It may come as a surprise to know that air pollution from coal-fired power plants is regulated by the Environmental Protection Agency (EPA), but water pollution is not. A smorgasbord of toxic compounds from coal smokestacks, including high levels of lead, arsenic and mercury, are deposited in ponds that are in many cases located just yards from rivers and streams.
Worse still, many of these ponds are unlined, allowing the toxic sludge to seep into underground water supplies. There are more than 600 sites in 29 states
where coal sludge ponds threaten local communities, making their residents 2,000 times more susceptible to cancer.
For the next week, the EPA is taking comments on a proposed regulation called Subtitle C that would enforce strict guidelines on lining and maintaining these toxic water ponds. Unfortunately, due to heavy lobbying effort from coal companies, the EPA is required to also consider an alternative regulation, Subtitle D. Subtitle D is similar in wording, but removes the EPA's authority to inspect and enforce for compliance, leaving that deed to the power producers.
If you want an example of how great utilities are at regulating themselves, flash back to the horrific Tennessee Valley Authority's coal ash spill in Kingston, Tenn., in December 2008, when more than 1 billion gallons of slurry literally flooded the region in toxic sludge. The residents of Kingston would likely agree that a little EPA regulation could go a long way in preventing such disasters in the future.

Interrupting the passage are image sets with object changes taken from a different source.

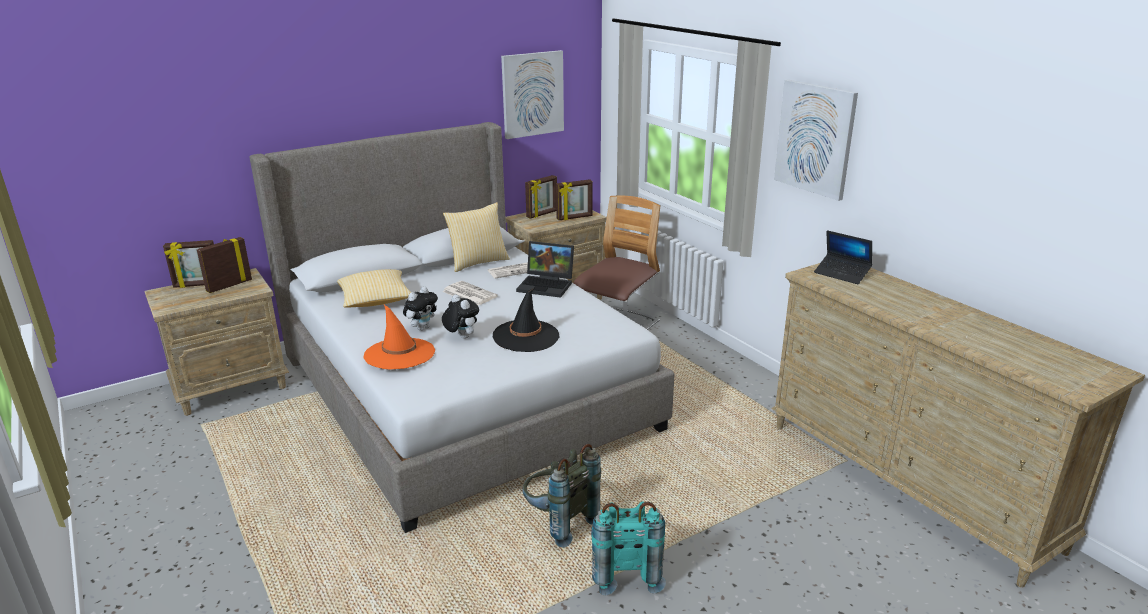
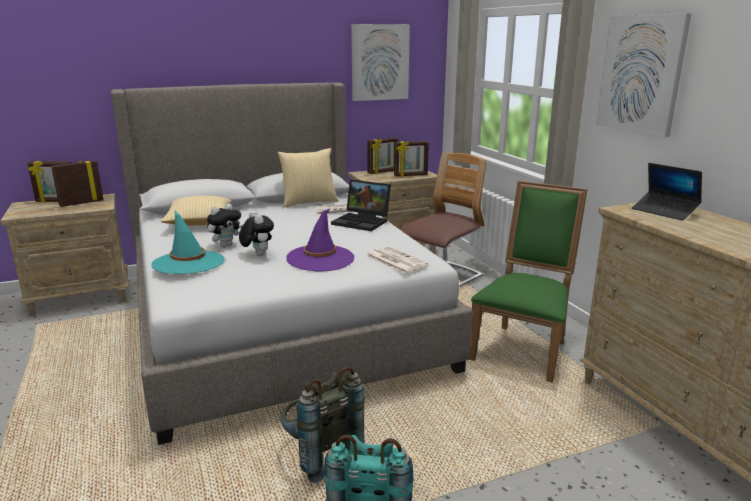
camera: 10 degrees right, 5 degrees down
orange hat [364,305,435,370] -> turquoise hat [151,211,225,274]
newspaper [442,281,498,305] -> newspaper moved to [366,246,428,274]
black hat [492,288,559,352] -> purple hat [286,208,354,271]
none -> green chair [469,181,588,383]

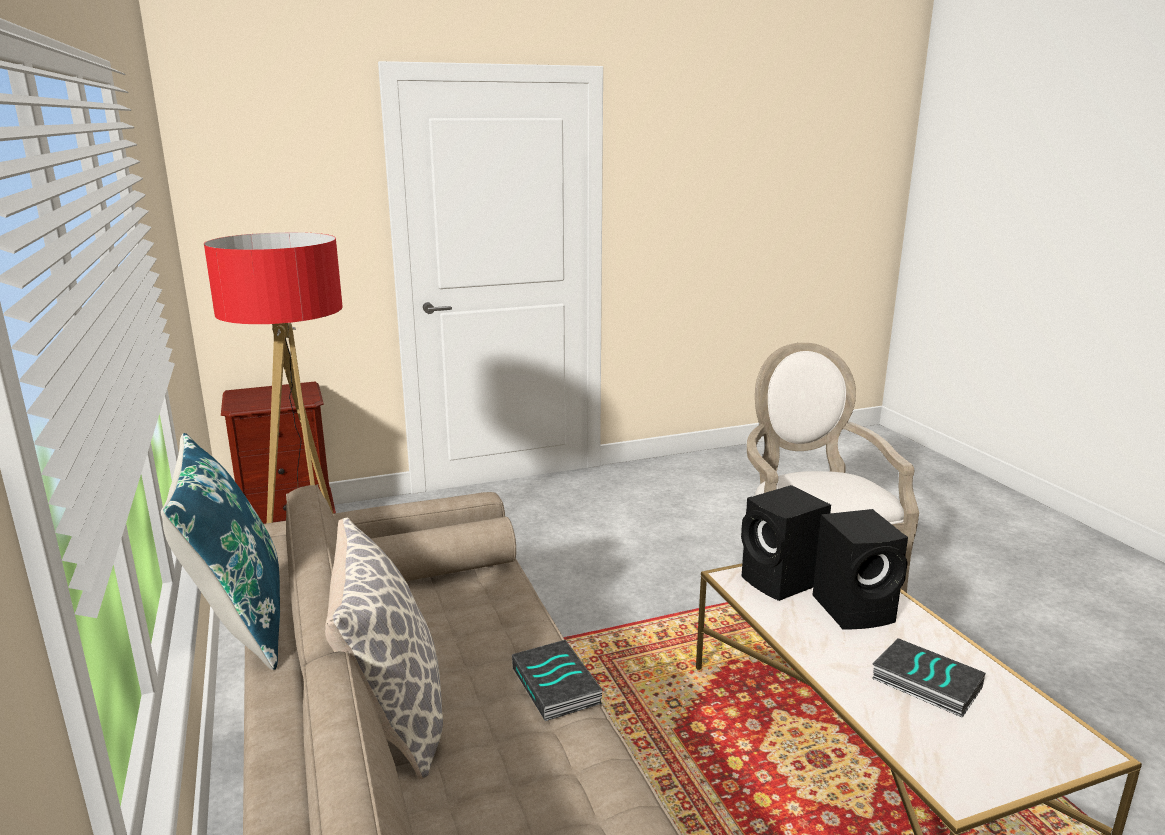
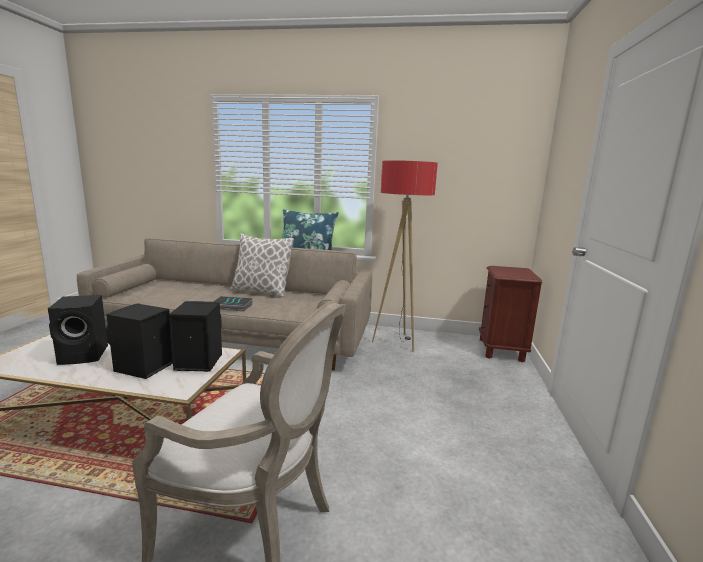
camera: 120 degrees right, 5 degrees down
book [872,638,985,718] -> black speaker [48,295,108,365]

The just-launched EPAcoal website
provides more info and will send an automated letter directly to EPA head Lisa P. Jackson in support of Subtitle C.
The creators of this campaign, As You Sow, e-mailed me a list of great factoids and are asking everyone to tweet and facebook as many of these facts as possible to raise awareness about this important issue and to let people know that they can do something by sending a comment. The more comments in support of Subtitle C, the stronger the case for the EPA to get to work in cleaning up the mess of unregulated coal power.
- EPA has proposed two rules for storing coal ash. Rule C is for CLEAN. Rule D is for Dirty. Tell the EPA Yes on C.
- Burning coal makes toxic ash full of arsenic, mercury, lead and other heavy metals.
- Every year, 130 million tons of coal ash is produced in the U.S.
- We have until Nov. 19 to tell EPA Yes on C – store coal ash properly for Safe American Communities.
- 130 million tons: If you stacked it all on a football field, it would be 20 miles high.
- Coal ash is stored in massive sludge ponds. Toxins leach into the local water supply.
- Children are more susceptible to the health impacts of coal ash; 1.54 million children live near coal sites.
- There are thousands of sludge ponds in the U.S. near coal-burning power plants.
- The EPA says people living near coal ash ponds have cancer rates 2,000 times the acceptable risk.
- The EPA says that living near a coal pond is more dangerous than smoking 10 packs of cigarettes a day.
- Toxins from coal ash are linked to organ disease, cancer, respiratory illness and neurological damage.
- At least 137 sites in 34 states have been polluted by coal ash or scrubber sludge.
- The TVA coal ash spill destroyed the town of Kingston, Tenn. Don’t let that happen again!